■ **Requirement**: Output each entry verbatim and exclude every picture from it.

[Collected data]
*** Block opens ***

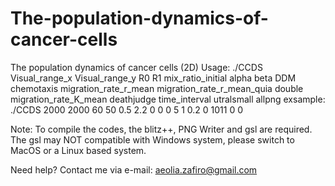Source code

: # The-population-dynamics-of-cancer-cells
The population dynamics of cancer cells (2D)
Usage: ./CCDS Visual_range_x Visual_range_y R0 R1 mix_ratio_initial alpha beta DDM chemotaxis migration_rate_r_mean migration_rate_r_mean_quia double migration_rate_K_mean deathjudge time_interval utralsmall allpng
exsample: ./CCDS 2000 2000 60 50 0.5 2.2 0 0 0 5 1 0.2 0 1011 0 0

Note: To compile the codes, the blitz++, PNG Writer and gsl are required. The gsl may NOT compatible with Windows system, please switch to MacOS or a Linux based system.

Need help? Contact me via e-mail: aeolia.zafiro@gmail.com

*** Block closes ***

■ **Answer below**:
Source code

: # The-population-dynamics-of-cancer-cells
The population dynamics of cancer cells (2D)
Usage: ./CCDS Visual_range_x Visual_range_y R0 R1 mix_ratio_initial alpha beta DDM chemotaxis migration_rate_r_mean migration_rate_r_mean_quia double migration_rate_K_mean deathjudge time_interval utralsmall allpng
exsample: ./CCDS 2000 2000 60 50 0.5 2.2 0 0 0 5 1 0.2 0 1011 0 0

Note: To compile the codes, the blitz++, PNG Writer and gsl are required. The gsl may NOT compatible with Windows system, please switch to MacOS or a Linux based system.

Need help? Contact me via e-mail: aeolia.zafiro@gmail.com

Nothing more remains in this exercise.